Dabigatran is predominantly cleared renally [16]. Consistent with this, dabigatran plasma levels and the degree of anticoagulation were elevated in elderly and reduced renal function volunteers. Median plasma levels at peak were similar or elevated compared with plasma levels measured in patients in RE-LY® (supplementary Fig. 2; Online Resource), indicating that reversal with idarucizumab was assessed in the setting of clinically relevant levels of dabigatran.

Overall, the PK of idarucizumab were consistent with the observations of a previous study [12]. The volume of distribution at steady state was approximately two to three times the plasma volume, indicating low tissue penetration. Initial half-life increased with decreasing renal function, which may explain the slight increase in initial half-life in elderly subjects, who also had reduced CrCl compared with middle-aged subjects (83.3 and 110.4 mL/min, respectively). Subjects with moderate and mild RI (CrCl 58.7 and 72.8 mL/min, respectively) had greater idarucizumab exposure than middle-aged subjects (p < 0.0001 and p = 0.002, respectively) due to decreased clearance (p < 0.0001 and p = 0.002, respectively) and prolonged initial half-life (p = 0.0003 and p = 0.0099, respectively) of idarucizumab. Dabigatran exposure is also increased with RI due to increased half-life [16]. The increased exposure to idarucizumab may have compensated for the increased exposure to dabigatran, and thereby ensured the complete reversal of dabigatran’s anticoagulant activity in these subjects.

QUESTIONS TO ANSWER:
#1 In the idarucizumab pharmacokinetics text, what was the mean CrCl of the elderly subjects compared with the middle-aged subjects?
#2 Continue the idarucizumab pharmacokinetics text from its last sentence.

DATA SECTION:
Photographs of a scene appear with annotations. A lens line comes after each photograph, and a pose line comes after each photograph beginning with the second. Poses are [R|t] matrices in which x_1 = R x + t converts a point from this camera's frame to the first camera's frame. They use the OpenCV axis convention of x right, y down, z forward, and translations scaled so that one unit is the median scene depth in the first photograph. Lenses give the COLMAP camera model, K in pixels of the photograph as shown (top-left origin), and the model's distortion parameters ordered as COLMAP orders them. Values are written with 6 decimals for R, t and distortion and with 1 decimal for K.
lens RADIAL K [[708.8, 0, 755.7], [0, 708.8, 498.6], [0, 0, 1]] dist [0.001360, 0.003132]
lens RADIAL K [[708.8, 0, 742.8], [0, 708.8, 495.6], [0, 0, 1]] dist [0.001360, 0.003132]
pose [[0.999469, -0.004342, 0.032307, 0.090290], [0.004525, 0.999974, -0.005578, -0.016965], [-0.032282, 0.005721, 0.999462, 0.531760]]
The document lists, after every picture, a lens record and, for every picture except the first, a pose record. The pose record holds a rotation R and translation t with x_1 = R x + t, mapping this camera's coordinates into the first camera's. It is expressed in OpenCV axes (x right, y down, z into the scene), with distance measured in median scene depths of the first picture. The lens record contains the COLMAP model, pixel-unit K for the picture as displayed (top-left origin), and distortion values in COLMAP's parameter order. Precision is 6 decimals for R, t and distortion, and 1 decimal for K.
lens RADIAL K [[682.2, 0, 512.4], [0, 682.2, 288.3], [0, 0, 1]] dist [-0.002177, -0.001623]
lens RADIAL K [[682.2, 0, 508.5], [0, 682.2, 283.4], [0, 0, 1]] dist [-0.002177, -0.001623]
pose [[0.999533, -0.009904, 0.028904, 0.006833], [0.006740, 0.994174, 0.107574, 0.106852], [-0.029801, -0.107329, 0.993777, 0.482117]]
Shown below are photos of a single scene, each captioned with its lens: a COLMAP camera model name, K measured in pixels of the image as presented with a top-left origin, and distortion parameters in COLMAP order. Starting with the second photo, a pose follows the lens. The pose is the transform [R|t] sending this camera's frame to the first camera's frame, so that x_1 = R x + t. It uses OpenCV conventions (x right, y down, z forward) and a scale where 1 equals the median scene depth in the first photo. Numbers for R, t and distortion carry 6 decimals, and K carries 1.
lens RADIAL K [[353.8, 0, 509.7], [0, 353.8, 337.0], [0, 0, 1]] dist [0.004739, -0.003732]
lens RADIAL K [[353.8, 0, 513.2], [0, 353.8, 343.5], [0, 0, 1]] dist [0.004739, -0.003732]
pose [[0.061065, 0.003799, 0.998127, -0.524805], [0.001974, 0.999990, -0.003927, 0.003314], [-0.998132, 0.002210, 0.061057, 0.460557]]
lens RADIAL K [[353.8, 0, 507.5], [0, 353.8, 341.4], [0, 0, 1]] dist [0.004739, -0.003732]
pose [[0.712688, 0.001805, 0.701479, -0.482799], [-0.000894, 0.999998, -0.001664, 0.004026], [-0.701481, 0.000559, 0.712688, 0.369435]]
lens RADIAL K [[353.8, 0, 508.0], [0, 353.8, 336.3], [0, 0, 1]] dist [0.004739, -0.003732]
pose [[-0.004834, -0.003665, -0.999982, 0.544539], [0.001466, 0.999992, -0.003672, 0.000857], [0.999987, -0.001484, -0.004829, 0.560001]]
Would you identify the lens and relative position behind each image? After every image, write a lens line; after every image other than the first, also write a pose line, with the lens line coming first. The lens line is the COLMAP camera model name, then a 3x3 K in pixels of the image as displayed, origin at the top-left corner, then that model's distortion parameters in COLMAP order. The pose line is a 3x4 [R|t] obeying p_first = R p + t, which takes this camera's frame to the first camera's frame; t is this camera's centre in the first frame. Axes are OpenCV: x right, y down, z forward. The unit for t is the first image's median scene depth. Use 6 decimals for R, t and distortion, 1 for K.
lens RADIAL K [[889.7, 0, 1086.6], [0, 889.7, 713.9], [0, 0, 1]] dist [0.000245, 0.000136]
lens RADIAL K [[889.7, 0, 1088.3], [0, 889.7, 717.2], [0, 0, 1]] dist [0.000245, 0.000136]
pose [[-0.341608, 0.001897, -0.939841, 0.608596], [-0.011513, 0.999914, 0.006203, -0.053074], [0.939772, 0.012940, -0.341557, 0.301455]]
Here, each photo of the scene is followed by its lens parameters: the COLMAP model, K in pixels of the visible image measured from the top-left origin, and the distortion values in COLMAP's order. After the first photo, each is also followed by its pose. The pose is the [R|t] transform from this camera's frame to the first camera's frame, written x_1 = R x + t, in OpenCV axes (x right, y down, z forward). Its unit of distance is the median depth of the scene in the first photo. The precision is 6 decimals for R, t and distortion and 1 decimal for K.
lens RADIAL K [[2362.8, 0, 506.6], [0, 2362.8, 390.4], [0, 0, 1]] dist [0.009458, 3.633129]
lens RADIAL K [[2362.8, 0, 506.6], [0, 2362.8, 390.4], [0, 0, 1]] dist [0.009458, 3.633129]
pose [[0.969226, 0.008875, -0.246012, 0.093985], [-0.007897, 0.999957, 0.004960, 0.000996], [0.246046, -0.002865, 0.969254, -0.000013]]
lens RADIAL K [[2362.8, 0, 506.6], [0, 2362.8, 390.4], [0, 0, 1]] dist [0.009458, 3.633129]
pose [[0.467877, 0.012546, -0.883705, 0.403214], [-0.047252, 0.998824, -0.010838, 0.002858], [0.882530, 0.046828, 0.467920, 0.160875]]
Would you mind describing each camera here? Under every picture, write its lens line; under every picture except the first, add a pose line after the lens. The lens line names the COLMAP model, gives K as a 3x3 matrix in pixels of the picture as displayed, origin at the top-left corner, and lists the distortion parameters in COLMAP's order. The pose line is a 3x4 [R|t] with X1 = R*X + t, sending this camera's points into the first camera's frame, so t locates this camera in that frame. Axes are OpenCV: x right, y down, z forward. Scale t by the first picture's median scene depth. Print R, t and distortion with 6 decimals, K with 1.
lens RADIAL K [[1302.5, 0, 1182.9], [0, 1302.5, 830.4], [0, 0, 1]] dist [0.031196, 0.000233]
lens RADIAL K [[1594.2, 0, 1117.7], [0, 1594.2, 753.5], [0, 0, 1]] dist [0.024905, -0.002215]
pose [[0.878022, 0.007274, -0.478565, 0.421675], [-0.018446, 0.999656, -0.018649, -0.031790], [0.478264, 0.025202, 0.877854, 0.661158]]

EXERCISE RESULTS:
#1 83.3 mL/min for elderly subjects versus 110.4 mL/min for middle-aged subjects.

#2
The rapid and high-affinity binding of idarucizumab to dabigatran is demonstrated by the immediate decrease in unbound dabigatran and reduction of dabigatran anticoagulation. In parallel with the reduction of anticoagulant activity and consistent with the mechanism of action of idarucizumab, an increase in total dabigatran was observed. Equimolar concentrations of idarucizumab and dabigatran are required for complete neutralization of dabigatran [10, 11]. Since idarucizumab remains predominantly in blood, it binds any dabigatran in that compartment, creating a concentration gradient so that dabigatran moves from the periphery into blood. This continues until all dabigatran is bound in blood by idarucizumab, as seen with the idarucizumab 2.5 or 5 g dose, or until idarucizumab is saturated but not all dabigatran is bound, as seen with the idarucizumab 1 g dose. In plasma, unbound dabigatran was not detectable as long as the molar concentration of idarucizumab was higher than the molar concentration of total dabigatran. For the exposures of dabigatran, and corresponding dabigatran body loads achieved in this study, both idarucizumab 2.5 and 5 g were sufficient doses for sustained reversal. This illustrates that idarucizumab 5 g is in excess of that required to neutralize mean dabigatran levels seen in RE-LY, and that it does so consistently across all age groups and all levels of renal function tested. This is also the dose of idarucizumab currently being tested in a phase III clinical study [17]. Due to the rapid elimination of idarucizumab, anticoagulation treatment may then be restarted as soon as 24 h after idarucizumab administration [14].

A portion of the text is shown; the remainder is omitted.